Parmi les annonces les plus lourdes de sens dans cette phase de transition politique en Guinée, figure sans conteste la création de la Direction Générale des Élections (DGE), désormais chargée d’organiser et de gérer les scrutins dans le pays. Ce changement institutionnel, à première vue technique, soulève pourtant des attentes immenses et des inquiétudes non moins profondes dans un pays traumatisé par une crise de confiance électorale chronique.
Une défiance enracinée?
Pendant plus d’une décennie, la Commission Électorale Nationale Indépendante (CENI), aujourd’hui dissoute, aura symbolisé à elle seule la méfiance populaire envers les mécanismes électoraux. Soupçons de partialité, résultats contestés, gestions opaques du fichier électoral, crises post-électorales à répétition… La CENI, censée garantir la neutralité et l’impartialité du jeu démocratique, s’est progressivement muée en instrument de suspicion, voire de fracture nationale.
C’est donc dans ce contexte miné par la défiance que naît la DGE. Et à ce stade, une question s’impose : la DGE sera-t-elle un simple changement de façade ou une véritable rupture ?
Une institution à bâtir sous les regards croisés
Le décret de création de la DGE annonce une autonomie financière, une digitalisation des processus, une gestion centralisée du fichier électoral biométrique, et même une représentation de la Guinée dans les instances électorales régionales et internationales. Des ambitions nobles. Mais les Guinéens n’en sont plus à se contenter de textes flatteurs. Ils ont appris à lire entre les lignes, à juger sur pièces, et surtout à ne plus croire sur parole.
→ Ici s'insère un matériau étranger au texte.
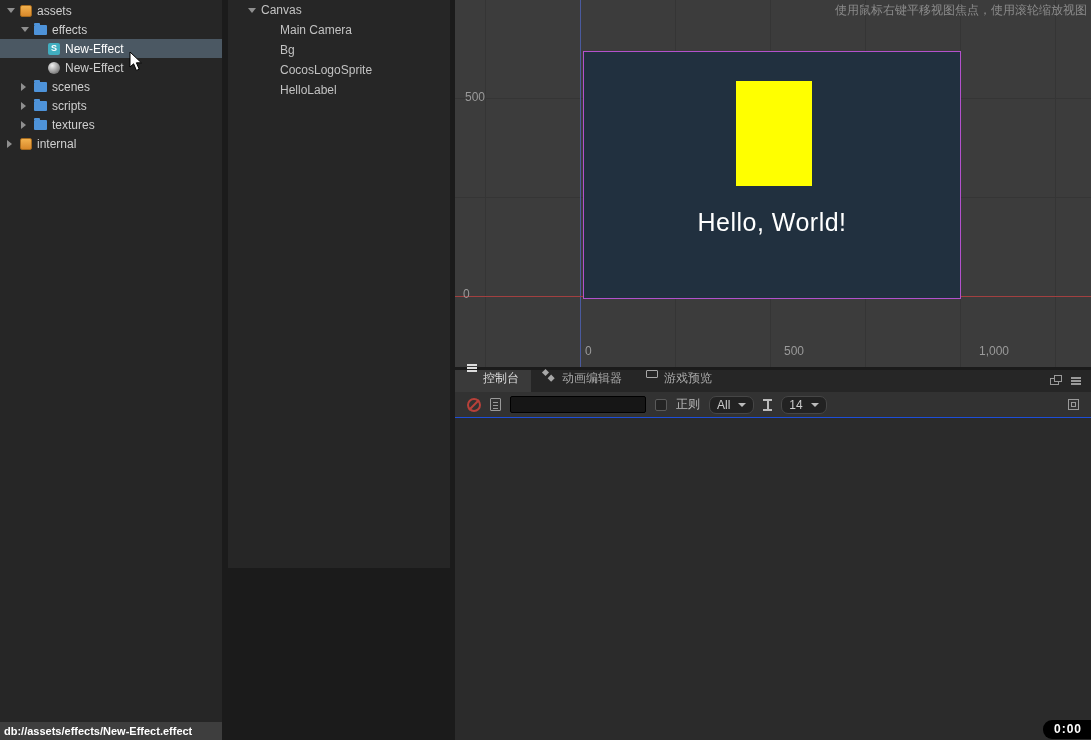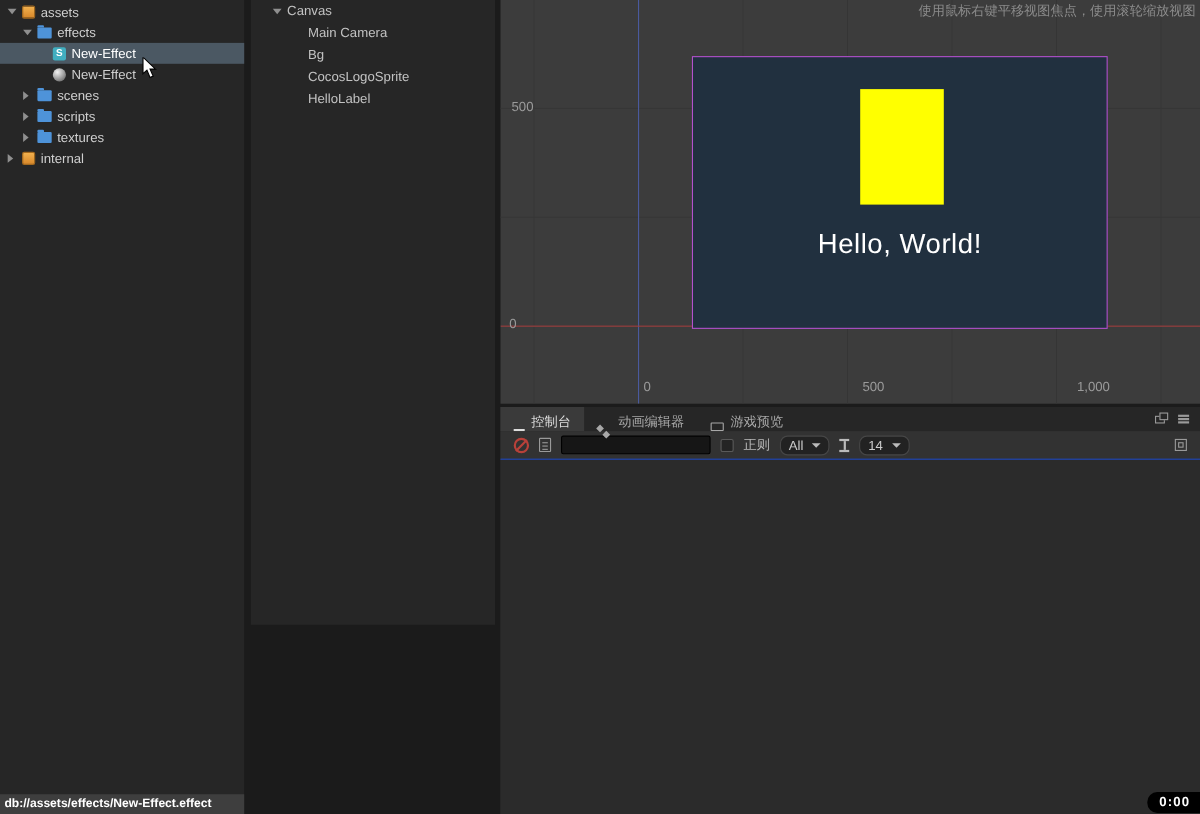--- a/index.html
+++ b/index.html
@@ -57,7 +57,7 @@
   .rl { position:absolute; color:#9a9a9a; font-size:12px; }
   .rl.l500 { left:10px; top:90px; } .rl.l0 { left:8px; top:287px; }
   .rl.b0 { left:130px; top:344px; } .rl.b500 { left:329px; top:344px; } .rl.b1000 { left:524px; top:344px; }
-  .stage { position:absolute; left:128px; top:51px; width:378px; height:248px; background:#21303f; border:1px solid #b351cc;margin-left:46px; }
+  .stage { position:absolute; left:128px; top:51px; width:378px; height:248px; background:#21303f; border:1px solid #b351cc; }
   .sprite { position:absolute; left:152px; top:29px; width:76px; height:105px; background:#ffff00; }
   .hello { position:absolute; left:0; right:0; top:156px; text-align:center; color:#ffffff; font-size:25px; letter-spacing:0.5px; }
   .hint { position:absolute; top:2px; right:4px; color:#8b8b8b; font-size:12px; white-space:nowrap; }

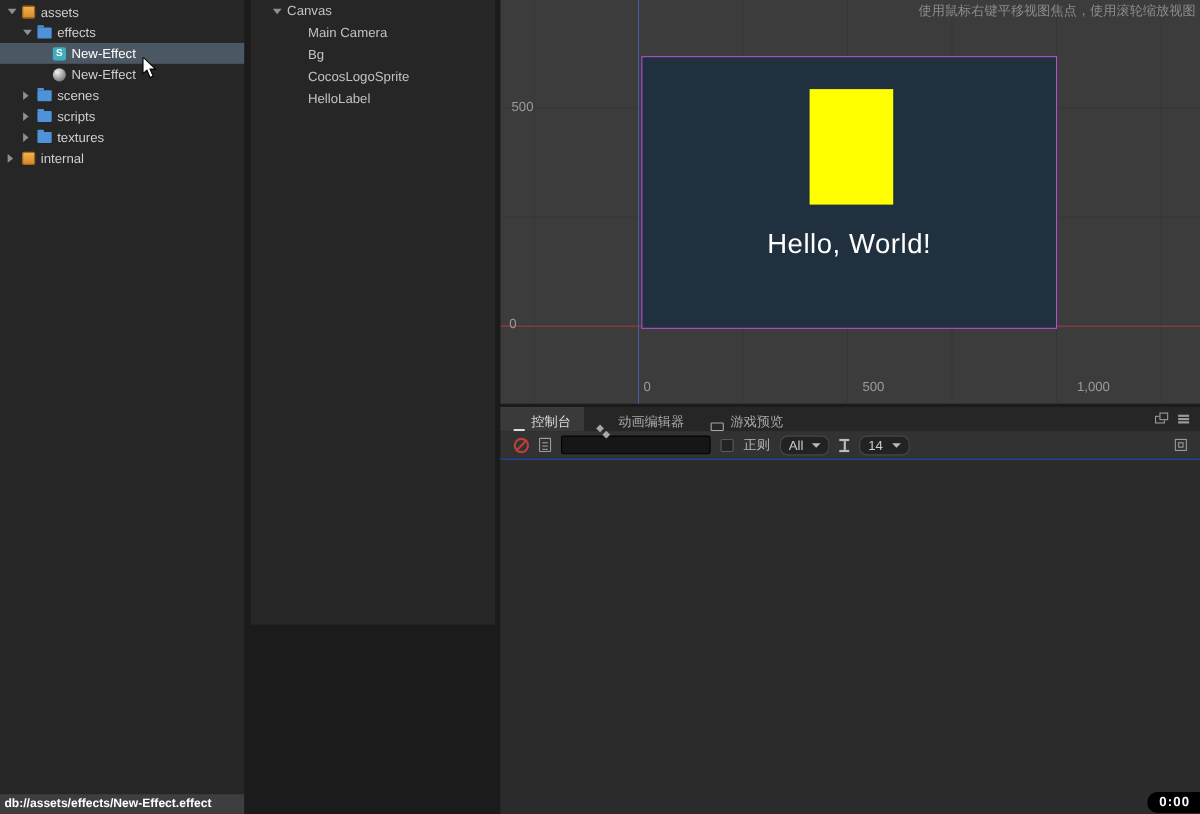--- a/index.html
+++ b/index.html
@@ -65,7 +65,7 @@
   
   .console { position:absolute; left:455px; top:370px; width:636px; height:370px; background:#2b2b2b; display:flex; flex-direction:column; }
   .tabbar { height:22px; background:#262626; display:flex; align-items:stretch; font-size:12px; color:#a8a8a8; flex:none; }
-  .tab { display:flex; align-items:flex-end; gap:6px; padding:0 12px; cursor:default; }
+  .tab { display:flex; align-items:flex-start; gap:6px; padding:0 12px; cursor:default; }
   .tab.active { background:#3a3a3a; color:#dddddd; }
   .lines { width:10px; height:2px; background:currentColor; box-shadow:0 3px 0 currentColor, 0 6px 0 currentColor; margin-top:-6px; flex:none; }
   .diamonds { width:5px; height:5px; background:currentColor; transform:rotate(45deg); box-shadow:8px 0 0 currentColor; margin-right:8px; flex:none; }

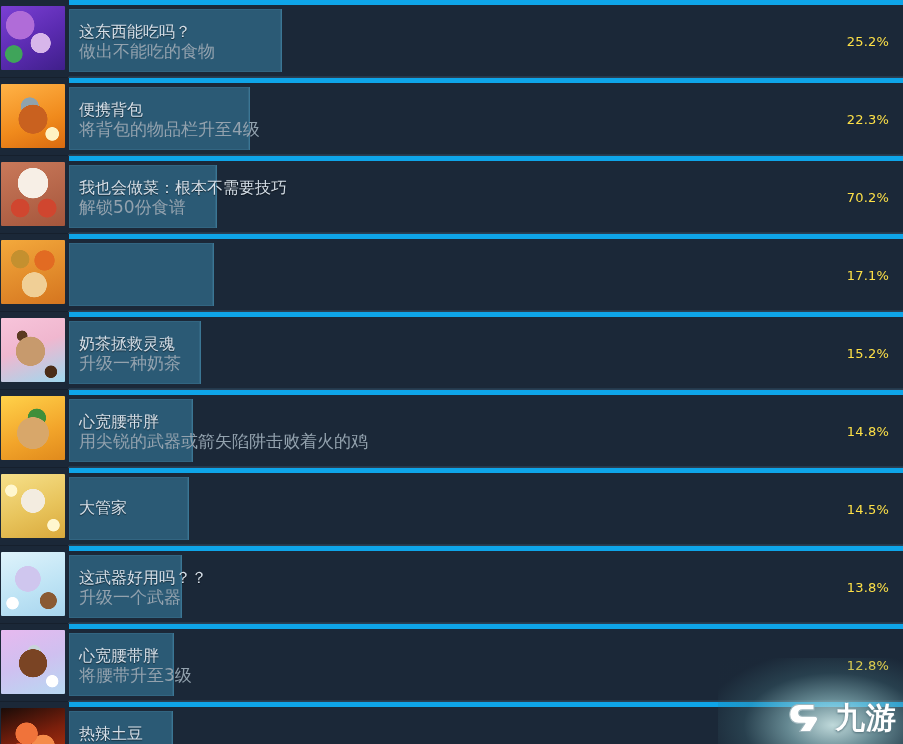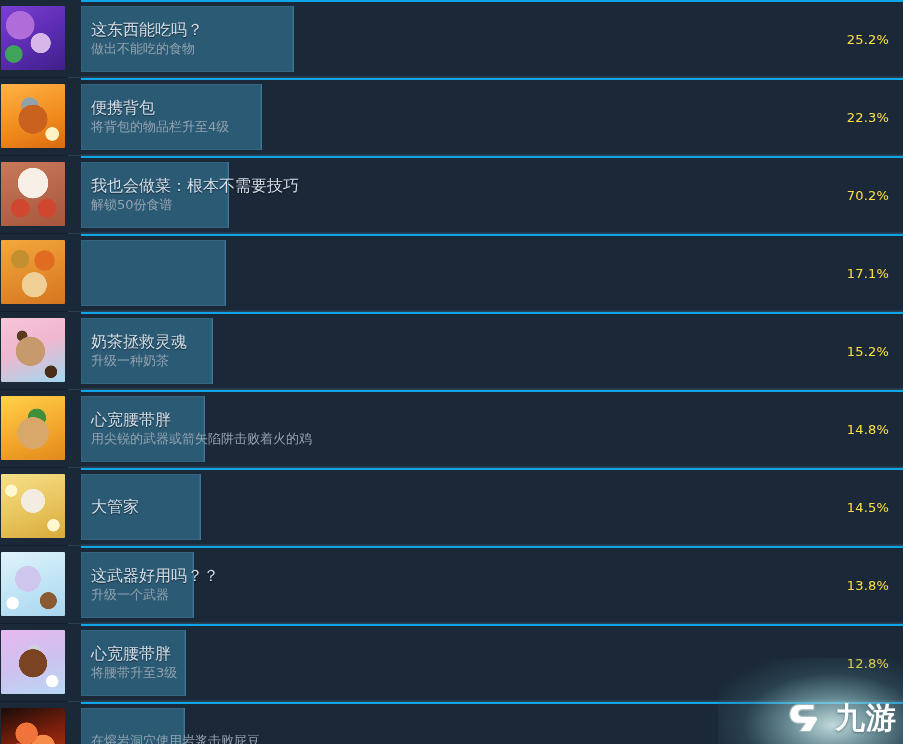--- a/index.html
+++ b/index.html
@@ -59,9 +59,8 @@
     position: relative;
     flex: 1 1 auto;
     height: 77px;
-    border-top: 2px solid #0ea5e9;
+    border-top: 5px solid #0ea5e9;
     border-bottom: 1px solid #23394c;
-    margin-left: 12px;
   }
   .bar-track {
     position: absolute;

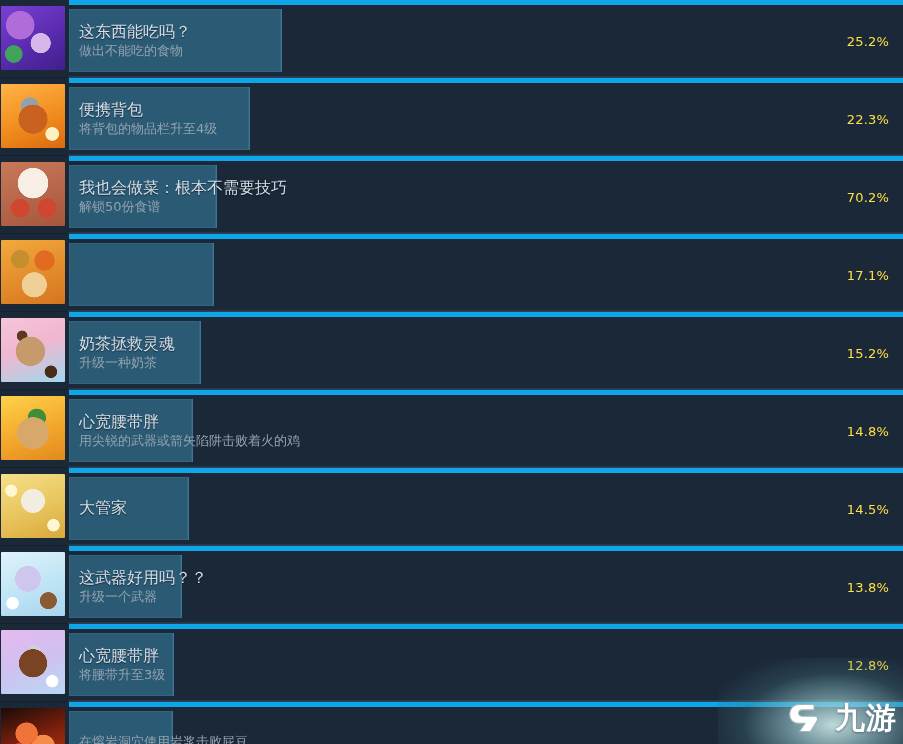--- a/index.html
+++ b/index.html
@@ -90,7 +90,7 @@
     white-space: nowrap;
   }
   .ach-desc {
-    font-size: 13px;
+    font-size: 17px;
     line-height: 16px;
     color: #93a2ae;
     margin-top: 1px;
Ce qui est attendu de cette DGE n’est pas une vitrine, mais une architecture crédible, dotée de personnalités compétentes, intègres et politiquement désintéressées. Une structure capable de dire non à l’ingérence politique, capable de résister à la tentation des arrangements entre « acteurs majeurs », capable de publier des chiffres vérifiables, non négociés dans des salons.
L’urgence de la transparence
La crédibilité d’une élection ne se joue pas uniquement le jour du vote. Elle commence bien avant, dans la transparence de la confection du fichier électoral, l’égal accès aux médias publics, la neutralité des agents électoraux, la sécurisation des résultats, et la rapidité dans la publication des procès-verbaux. Sur tous ces fronts, la DGE est attendue au tournant.
Et elle ne devra pas simplement se contenter de bien faire. Elle devra le montrer, le prouver, le documenter. Dans un pays où les rumeurs et les suspicions voyagent plus vite que les communiqués officiels, la communication proactive, ouverte, participative, ne sera pas un luxe : ce sera une exigence démocratique.
Un test grandeur nature à l’horizon
Le référendum constitutionnel prévu dans les mois à venir sera le premier test grandeur nature de cette nouvelle DGE. Ce scrutin ne pourra pas être une répétition des erreurs passées. Il sera observé, disséqué, et jugé avec sévérité. Le moindre accroc pourrait raviver les vieux démons et nourrir un rejet encore plus violent du système électoral.
Alors oui, cette DGE peut être une chance historique de tourner la page des élections conflictuelles. Mais cette chance n’aura de valeur que si elle se transforme en action rigoureuse, en transparence absolue, en indépendance prouvée, et surtout, en résultats acceptés par tous.
Les Guinéens attendent de la DGE moins de promesses, plus de preuves. Ils n’ont pas besoin d’une énième structure théoriquement indépendante mais pratiquement inféodée. Ils réclament un organe au service du peuple, et non du pouvoir.
Car au fond, une bonne élection n’est pas celle que gagne un parti. C’est celle que tout le monde peut perdre… sans contester.